Rewrite the entries below from the line that has "family: Leporidae" through the line that has "scientific name: Polystichum munitum", replacing "phylum" with "division" and leaving everything else unchanged.
▼
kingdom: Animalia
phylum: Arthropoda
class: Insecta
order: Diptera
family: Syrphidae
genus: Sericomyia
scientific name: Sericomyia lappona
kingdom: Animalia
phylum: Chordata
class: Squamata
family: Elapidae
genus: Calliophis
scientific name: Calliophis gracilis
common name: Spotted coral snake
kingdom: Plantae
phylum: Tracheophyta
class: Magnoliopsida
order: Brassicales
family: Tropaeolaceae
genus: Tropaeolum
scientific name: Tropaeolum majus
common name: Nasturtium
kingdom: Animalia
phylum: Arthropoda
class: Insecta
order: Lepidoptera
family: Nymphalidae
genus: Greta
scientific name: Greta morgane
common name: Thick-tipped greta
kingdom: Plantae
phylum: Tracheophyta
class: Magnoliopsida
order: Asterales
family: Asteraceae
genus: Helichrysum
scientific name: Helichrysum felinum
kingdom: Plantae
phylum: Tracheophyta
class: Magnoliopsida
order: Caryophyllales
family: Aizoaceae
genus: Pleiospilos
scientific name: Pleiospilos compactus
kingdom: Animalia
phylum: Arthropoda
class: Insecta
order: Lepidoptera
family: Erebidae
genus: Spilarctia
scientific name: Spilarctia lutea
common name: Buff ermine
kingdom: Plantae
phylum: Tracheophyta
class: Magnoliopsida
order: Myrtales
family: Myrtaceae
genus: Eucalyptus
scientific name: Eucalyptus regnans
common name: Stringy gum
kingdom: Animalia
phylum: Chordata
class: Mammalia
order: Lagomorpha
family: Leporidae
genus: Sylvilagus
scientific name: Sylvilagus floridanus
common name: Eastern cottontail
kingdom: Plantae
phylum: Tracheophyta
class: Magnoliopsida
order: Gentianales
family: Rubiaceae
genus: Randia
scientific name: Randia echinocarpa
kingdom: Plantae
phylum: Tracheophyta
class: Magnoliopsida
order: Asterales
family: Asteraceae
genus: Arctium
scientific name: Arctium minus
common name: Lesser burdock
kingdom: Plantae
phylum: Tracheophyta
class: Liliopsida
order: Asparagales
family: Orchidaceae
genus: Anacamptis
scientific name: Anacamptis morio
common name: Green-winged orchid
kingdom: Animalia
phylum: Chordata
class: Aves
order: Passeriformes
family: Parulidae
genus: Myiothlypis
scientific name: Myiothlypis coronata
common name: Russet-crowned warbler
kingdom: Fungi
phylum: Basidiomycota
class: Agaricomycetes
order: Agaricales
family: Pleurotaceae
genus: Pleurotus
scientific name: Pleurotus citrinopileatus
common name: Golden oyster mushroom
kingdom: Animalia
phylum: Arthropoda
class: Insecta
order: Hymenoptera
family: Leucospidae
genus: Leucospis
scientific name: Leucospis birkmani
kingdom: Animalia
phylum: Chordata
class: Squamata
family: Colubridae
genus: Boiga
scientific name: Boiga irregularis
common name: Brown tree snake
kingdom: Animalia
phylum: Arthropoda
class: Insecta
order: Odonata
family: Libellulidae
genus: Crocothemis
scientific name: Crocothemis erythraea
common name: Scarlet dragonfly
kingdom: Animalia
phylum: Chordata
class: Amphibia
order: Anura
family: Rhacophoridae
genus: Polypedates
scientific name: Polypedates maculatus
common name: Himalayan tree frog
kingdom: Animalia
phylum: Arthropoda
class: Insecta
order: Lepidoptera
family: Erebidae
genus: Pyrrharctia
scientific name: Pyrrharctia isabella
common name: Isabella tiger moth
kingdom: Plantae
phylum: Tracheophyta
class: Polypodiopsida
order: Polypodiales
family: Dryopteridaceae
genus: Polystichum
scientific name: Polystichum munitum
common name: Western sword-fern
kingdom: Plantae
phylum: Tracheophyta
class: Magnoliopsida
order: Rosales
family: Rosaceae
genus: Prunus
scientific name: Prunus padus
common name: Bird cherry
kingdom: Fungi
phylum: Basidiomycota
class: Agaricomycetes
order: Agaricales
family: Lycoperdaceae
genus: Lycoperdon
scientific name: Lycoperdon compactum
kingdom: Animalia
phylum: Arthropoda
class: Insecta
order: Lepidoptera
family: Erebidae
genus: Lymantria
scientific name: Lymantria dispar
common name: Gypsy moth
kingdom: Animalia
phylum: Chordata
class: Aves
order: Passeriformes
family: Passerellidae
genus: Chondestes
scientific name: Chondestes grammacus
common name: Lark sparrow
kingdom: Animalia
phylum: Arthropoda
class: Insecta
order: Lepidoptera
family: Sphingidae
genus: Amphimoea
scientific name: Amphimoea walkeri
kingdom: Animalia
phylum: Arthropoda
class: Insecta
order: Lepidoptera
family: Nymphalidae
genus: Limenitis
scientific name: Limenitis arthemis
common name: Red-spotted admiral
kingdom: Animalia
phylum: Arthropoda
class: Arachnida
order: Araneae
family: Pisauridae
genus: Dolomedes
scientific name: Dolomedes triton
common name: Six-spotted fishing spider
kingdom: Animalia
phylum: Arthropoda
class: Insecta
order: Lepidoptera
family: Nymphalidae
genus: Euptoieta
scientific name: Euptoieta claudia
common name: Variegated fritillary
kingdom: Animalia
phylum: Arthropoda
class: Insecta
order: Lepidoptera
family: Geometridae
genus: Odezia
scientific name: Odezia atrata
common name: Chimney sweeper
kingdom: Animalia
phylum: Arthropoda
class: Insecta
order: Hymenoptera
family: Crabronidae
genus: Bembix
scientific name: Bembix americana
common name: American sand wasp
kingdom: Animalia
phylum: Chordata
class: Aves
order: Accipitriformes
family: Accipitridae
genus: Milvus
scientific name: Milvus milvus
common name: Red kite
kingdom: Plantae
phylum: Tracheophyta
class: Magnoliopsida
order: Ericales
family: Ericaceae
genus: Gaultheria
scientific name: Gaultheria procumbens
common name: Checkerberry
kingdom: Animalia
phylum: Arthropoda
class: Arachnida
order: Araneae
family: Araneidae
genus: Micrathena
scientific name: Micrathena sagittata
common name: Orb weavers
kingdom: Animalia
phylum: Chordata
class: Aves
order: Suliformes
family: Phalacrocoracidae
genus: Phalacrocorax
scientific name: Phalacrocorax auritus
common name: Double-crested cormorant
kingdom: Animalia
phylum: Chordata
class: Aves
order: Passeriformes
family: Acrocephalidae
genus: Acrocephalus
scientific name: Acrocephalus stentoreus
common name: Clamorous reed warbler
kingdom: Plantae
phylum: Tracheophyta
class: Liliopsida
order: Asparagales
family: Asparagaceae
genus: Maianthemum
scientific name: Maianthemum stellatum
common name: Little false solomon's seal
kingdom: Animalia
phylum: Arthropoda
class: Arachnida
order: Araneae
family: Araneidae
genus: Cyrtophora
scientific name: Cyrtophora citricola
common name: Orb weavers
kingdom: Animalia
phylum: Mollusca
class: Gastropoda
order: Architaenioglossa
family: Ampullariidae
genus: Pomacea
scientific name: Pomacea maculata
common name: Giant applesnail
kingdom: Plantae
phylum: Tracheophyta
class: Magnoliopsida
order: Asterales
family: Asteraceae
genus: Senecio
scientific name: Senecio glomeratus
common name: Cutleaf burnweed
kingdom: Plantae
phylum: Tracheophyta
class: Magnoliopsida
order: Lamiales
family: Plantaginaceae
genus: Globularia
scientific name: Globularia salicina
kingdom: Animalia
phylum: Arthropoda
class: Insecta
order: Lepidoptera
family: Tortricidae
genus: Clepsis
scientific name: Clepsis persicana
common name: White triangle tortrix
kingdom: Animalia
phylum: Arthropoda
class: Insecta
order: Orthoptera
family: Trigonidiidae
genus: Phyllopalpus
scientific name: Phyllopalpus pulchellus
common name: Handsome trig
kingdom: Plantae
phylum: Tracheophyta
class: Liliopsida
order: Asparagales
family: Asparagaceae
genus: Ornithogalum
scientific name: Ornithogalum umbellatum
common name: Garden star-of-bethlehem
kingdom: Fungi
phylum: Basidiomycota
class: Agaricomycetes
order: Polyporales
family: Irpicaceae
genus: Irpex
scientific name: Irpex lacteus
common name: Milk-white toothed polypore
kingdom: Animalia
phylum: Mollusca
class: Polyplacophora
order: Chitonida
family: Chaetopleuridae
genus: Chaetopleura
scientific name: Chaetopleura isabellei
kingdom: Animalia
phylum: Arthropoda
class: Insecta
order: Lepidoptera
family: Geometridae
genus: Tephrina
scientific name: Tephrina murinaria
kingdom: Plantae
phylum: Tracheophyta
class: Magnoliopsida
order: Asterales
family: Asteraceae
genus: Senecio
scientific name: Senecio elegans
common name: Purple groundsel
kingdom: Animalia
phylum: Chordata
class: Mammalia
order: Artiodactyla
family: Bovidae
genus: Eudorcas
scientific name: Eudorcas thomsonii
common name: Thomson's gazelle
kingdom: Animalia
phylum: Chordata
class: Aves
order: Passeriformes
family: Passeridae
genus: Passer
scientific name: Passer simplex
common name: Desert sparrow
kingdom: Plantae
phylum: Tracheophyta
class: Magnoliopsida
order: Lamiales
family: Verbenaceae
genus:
▲
■ RESPONSE TO THE EXERCISE:
family: Leporidae
genus: Sylvilagus
scientific name: Sylvilagus floridanus
common name: Eastern cottontail
kingdom: Plantae
division: Tracheophyta
class: Magnoliopsida
order: Gentianales
family: Rubiaceae
genus: Randia
scientific name: Randia echinocarpa
kingdom: Plantae
division: Tracheophyta
class: Magnoliopsida
order: Asterales
family: Asteraceae
genus: Arctium
scientific name: Arctium minus
common name: Lesser burdock
kingdom: Plantae
division: Tracheophyta
class: Liliopsida
order: Asparagales
family: Orchidaceae
genus: Anacamptis
scientific name: Anacamptis morio
common name: Green-winged orchid
kingdom: Animalia
division: Chordata
class: Aves
order: Passeriformes
family: Parulidae
genus: Myiothlypis
scientific name: Myiothlypis coronata
common name: Russet-crowned warbler
kingdom: Fungi
division: Basidiomycota
class: Agaricomycetes
order: Agaricales
family: Pleurotaceae
genus: Pleurotus
scientific name: Pleurotus citrinopileatus
common name: Golden oyster mushroom
kingdom: Animalia
division: Arthropoda
class: Insecta
order: Hymenoptera
family: Leucospidae
genus: Leucospis
scientific name: Leucospis birkmani
kingdom: Animalia
division: Chordata
class: Squamata
family: Colubridae
genus: Boiga
scientific name: Boiga irregularis
common name: Brown tree snake
kingdom: Animalia
division: Arthropoda
class: Insecta
order: Odonata
family: Libellulidae
genus: Crocothemis
scientific name: Crocothemis erythraea
common name: Scarlet dragonfly
kingdom: Animalia
division: Chordata
class: Amphibia
order: Anura
family: Rhacophoridae
genus: Polypedates
scientific name: Polypedates maculatus
common name: Himalayan tree frog
kingdom: Animalia
division: Arthropoda
class: Insecta
order: Lepidoptera
family: Erebidae
genus: Pyrrharctia
scientific name: Pyrrharctia isabella
common name: Isabella tiger moth
kingdom: Plantae
division: Tracheophyta
class: Polypodiopsida
order: Polypodiales
family: Dryopteridaceae
genus: Polystichum
scientific name: Polystichum munitum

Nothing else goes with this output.